Hypothesis / aims of study
Abdominal procedures for rectal prolapse (RP) are associated with lower recurrence rates than perineal operations. However, patients with significant comorbidities may be better suited for a perineal approach. The Risk Assessment Index (RAI) is a quick, easy validated tool to measure frailty that correlates with surgical outcomes [1]. The role of a frailty assessment in decision making for rectal prolapse repair is unknown. The aim of our study was to evaluate how RAI correlates with our existing RP repair decision-making process and postoperative outcomes.
Study design, materials and methods
Consecutive cases of rectal prolapse were captured in a prospective registry from 2017-2021. Patient and operative characteristics were recorded. All patients received preoperative Risk Analysis Index scores. RAI scores are categorized as robust (<20), normal (21-29), frail (30-39), or very frail (>=40). Patients with significant cardiac comorbidities were offered a perineal operation based on discretion of a single experienced surgeon. RAI was not formally used in the decision-making process. Postoperative Cleveland Clinic Fecal Incontinence Scores, Obstructed Defecation Scores, and Patient Global Impression of Change scores were recorded.
Results
Of the 115 patients in the registry with postoperative data, 86 (74.8%) underwent an abdominal (ab) operation and 29 (25.2%) underwent a perineal (pn) operation (Table 1). Both cohorts were mostly women (ab: 94.1% vs. pn: 93.1%m p=0.99) with similar preoperative obstructive defecation scores (ab: 8.0 vs. pn: 6.7, p=0.14) and preoperative fecal incontinence scores (ab: 11.8 vs. pn: 13.6, p=0.19). The population of patients who underwent perineal operations were older (mean age- ab: 60 vs. pn: 78y, p<0.001), with a more significant comorbidity burden (ASA score III or IV- ab:23.5% vs. pn: 65.5%, p=<0.001; cardiac comorbidity- ab: 32.6% vs. pn: 69.0%, p=0.001). The mean Risk Analysis Index score was higher in the perineal group (ab:20 vs. pn:31, p<0.001).
Most patients in the abdominal group underwent minimally invasive ventral mesh rectopexy (75.3%), while most patients in the perineal group underwent Altemeier proctosigmoidectomy (75.9%). The mean postoperative length of stay was longer in the perineal group (ab: 1.6 days versus pn: 2.2 days, p=0.03).
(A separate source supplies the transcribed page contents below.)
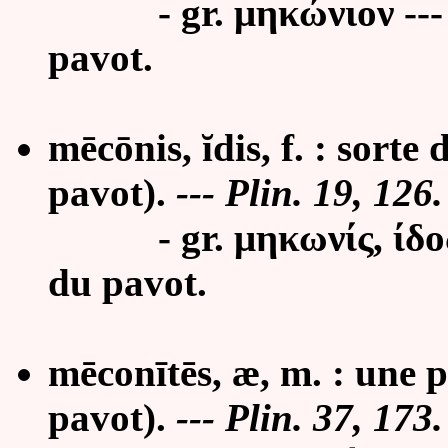
- gr. μηκώνιον --- μή
pavot.
mēcōnis, ĭdis, f. : sorte
pavot).
--- Plin. 19, 126.
- gr. μηκωνίς, ίδος :
du pavot.
mēconītēs, æ, m. : une 
pavot).
--- Plin. 37, 173.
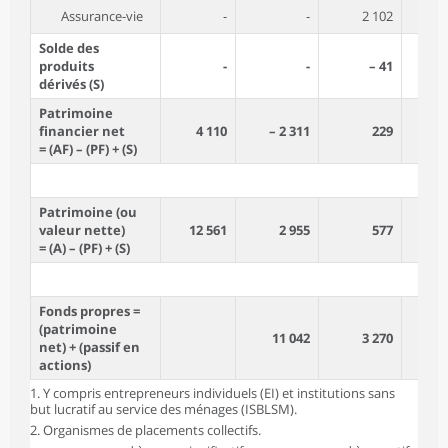
Assurance-vie
-
-
2 102
Solde des
produits
-
-
– 41
dérivés (S)
Patrimoine
financier net
4 110
– 2 311
229
= (AF) – (PF) + (S)
Patrimoine (ou
valeur nette)
12 561
2 955
577
= (A) – (PF) + (S)
Fonds propres =
(patrimoine
11 042
3 270
net) + (passif en
actions)
1. Y compris entrepreneurs individuels (EI) et institutions sans
but lucratif au service des ménages (ISBLSM).
2. Organismes de placements collectifs.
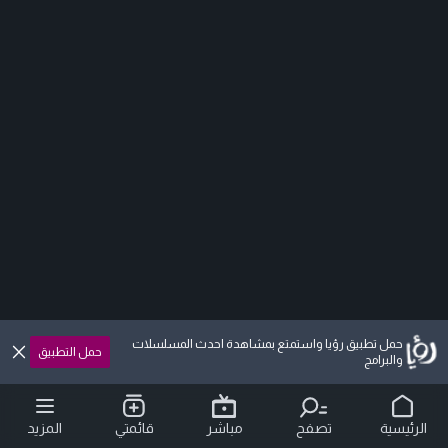
حمل تطبيق رؤيا واستمتع بمشاهدة احدث المسلسلات
حمل التطبيق
والبرامج
الرئيسية
تصفح
مباشر
قائمتي
المزيد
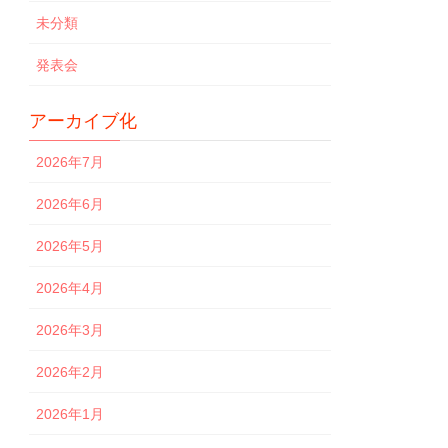
未分類
発表会
アーカイブ化
2026年7月
2026年6月
2026年5月
2026年4月
2026年3月
2026年2月
2026年1月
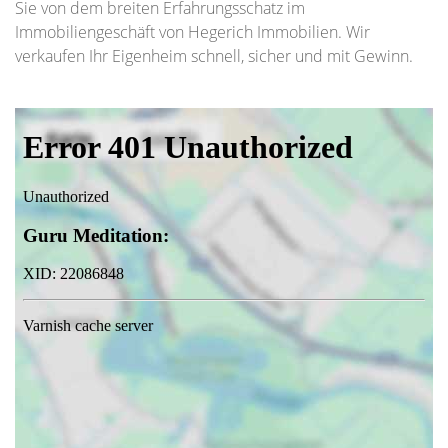
Sie von dem breiten Erfahrungsschatz im
Immobiliengeschäft von Hegerich Immobilien. Wir
verkaufen Ihr Eigenheim schnell, sicher und mit Gewinn.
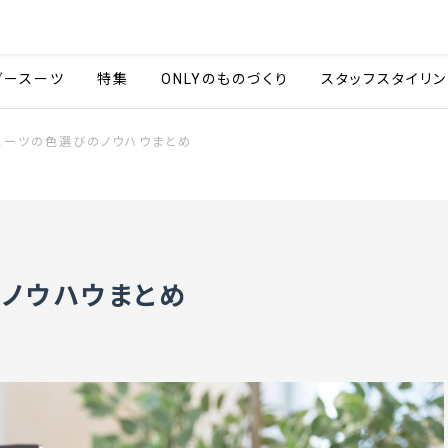
会社情報
採用情報
カタ
ダースーツ
特集
ONLYのものづくり
スタッフスタイリン
スーツの色選びのノウハウまとめ
ノウハウまとめ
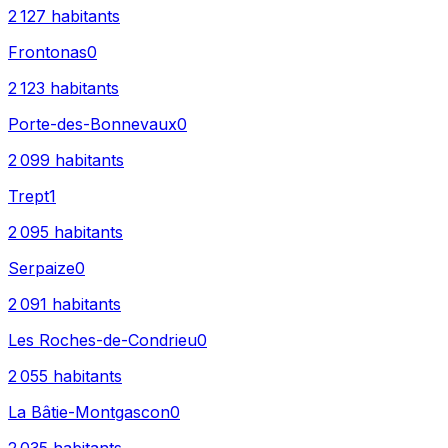
2 127
habitants
Frontonas
0
2 123
habitants
Porte-des-Bonnevaux
0
2 099
habitants
Trept
1
2 095
habitants
Serpaize
0
2 091
habitants
Les Roches-de-Condrieu
0
2 055
habitants
La Bâtie-Montgascon
0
Higher recurrence rate in the perineal group (ab: 10.5% vs. pn: 34.5%, p=0.006) with a median time to recurrence of 246 days for abdominal patients, and 178 for perineal patients. The abdominal group had a higher complication rate (ab:18.6% vs. pn: 13.8%, p=0.78) though most complications were a Clavien-Dindo Grade 2 (ab: 12.0% vs. pn: 6.9%). Patients in both groups experienced a similar significant improvement in CCFIS (mean change: ab:-4.0 vs. pn: -3.0, p=0.55) and ODS score (mean change: ab:-2.7 vs. pn: -2.9, p=0.87). PGIC scores were similar at a mean of 35.6 days postoperatively (ab: 6.1 vs. pn: 6.0, p=0.64).
Interpretation of results
The RAI is an easy and quick tool that can be used in clinic and in our cohort, frail patients were more likely to be offered perineal operations. Although these patients had a longer postoperative stay, the complication profile was low, and patients were satisfied with their functional improvement at rates similar to the abdominal cohort. While evaluation of comorbidities can be subjective, the RAI is an objective metric that can help guide the shared decision-making process when determining what operations to offer patients with rectal prolapse. Ongoing research should further refine the role of frailty metrics in guiding decision-making on rectal prolapse surgery.